Meanwhile, Kecal is attempting to buy Jeník off, and after some verbal fencing makes a straight cash offer: a hundred florins if Jeník will renounce Mařenka. Not enough, is the reply. When Kecal increases the offer to 300 florins, Jeník pretends to accept, but imposes a condition – no one but Mícha's son will be allowed to wed Mařenka. Kecal agrees, and rushes off to prepare the contract. Alone, Jeník ponders the deal he has apparently made to barter his beloved ("When you discover whom you've bought"), wondering how anyone could believe that he would really do this, and finally expressing his love for Mařenka.
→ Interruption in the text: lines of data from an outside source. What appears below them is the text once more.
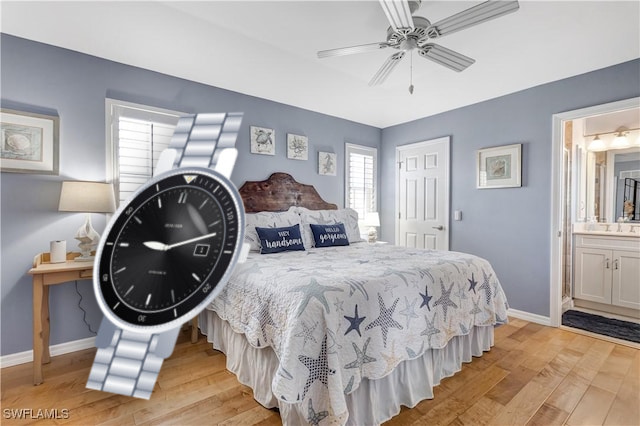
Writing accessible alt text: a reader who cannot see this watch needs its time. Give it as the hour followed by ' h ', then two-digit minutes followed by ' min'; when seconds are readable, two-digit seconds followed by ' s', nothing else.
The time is 9 h 12 min
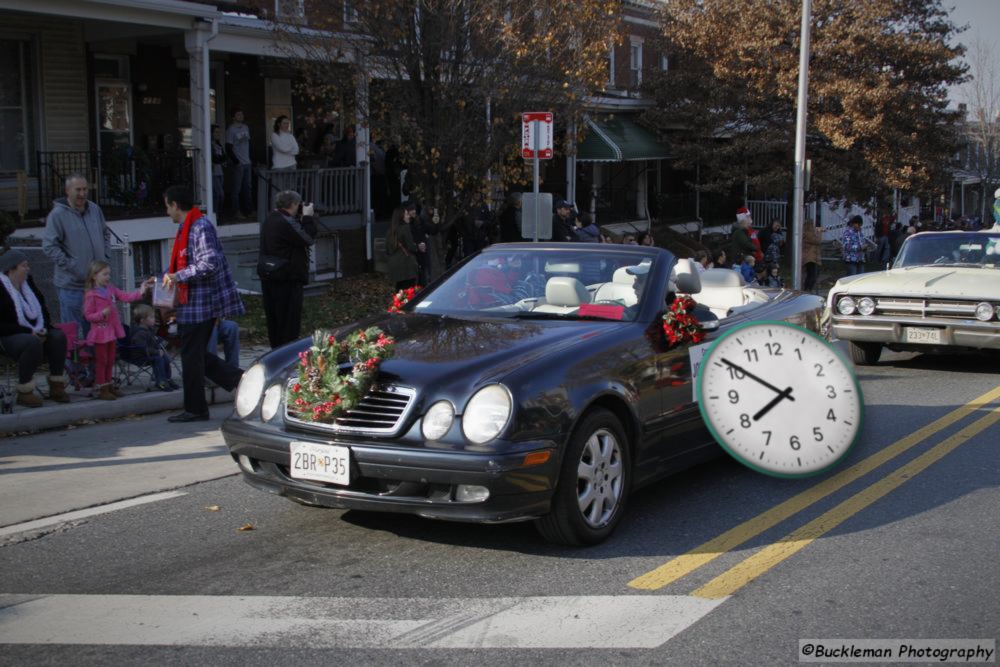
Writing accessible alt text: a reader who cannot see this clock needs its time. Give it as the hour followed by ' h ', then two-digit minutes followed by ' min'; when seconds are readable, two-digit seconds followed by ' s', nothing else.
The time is 7 h 51 min
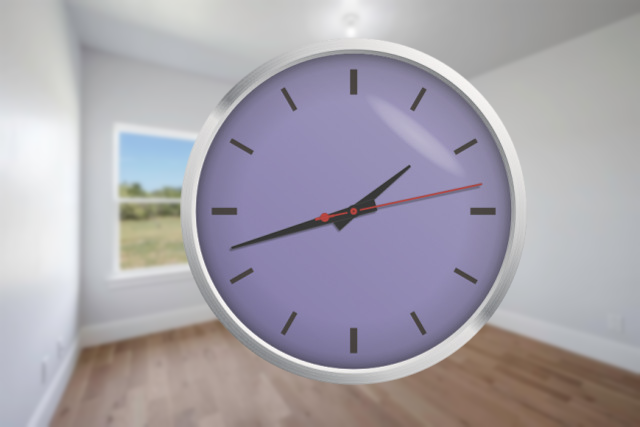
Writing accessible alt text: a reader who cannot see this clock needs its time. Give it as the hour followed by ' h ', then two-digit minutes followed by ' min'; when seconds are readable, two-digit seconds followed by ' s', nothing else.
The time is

Kecal summons the villagers to witness the contract he has made ("Come inside and listen to me"). He reads the terms: Mařenka is to marry no one but Mícha's son. Krušina and the crowd marvel at Jeník's apparent self-denial, but the mood changes when they learn that he has been paid off. The act ends with Jenik being denounced by Krušina and the rest of the assembly as a rascal.

===Act 3===
Vašek expresses his confusions in a short, sad song ("I can't get it out of my head"), but is interrupted by the arrival of a travelling circus. The Ringmaster introduces the star attractions: Esmeralda, the Spanish dancer, a "real Indian" sword swallower, and a dancing bear. A rapid folk-dance, the skočná, follows. Vašek is entranced by Esmeralda, but his timid advances are interrupted when the "Indian" rushes in, announcing that the "bear" has collapsed in a drunken stupor. A replacement is required. Vašek is soon persuaded to take the job, egged on by Esmeralda's flattering words ("We'll make a pretty thing out of you").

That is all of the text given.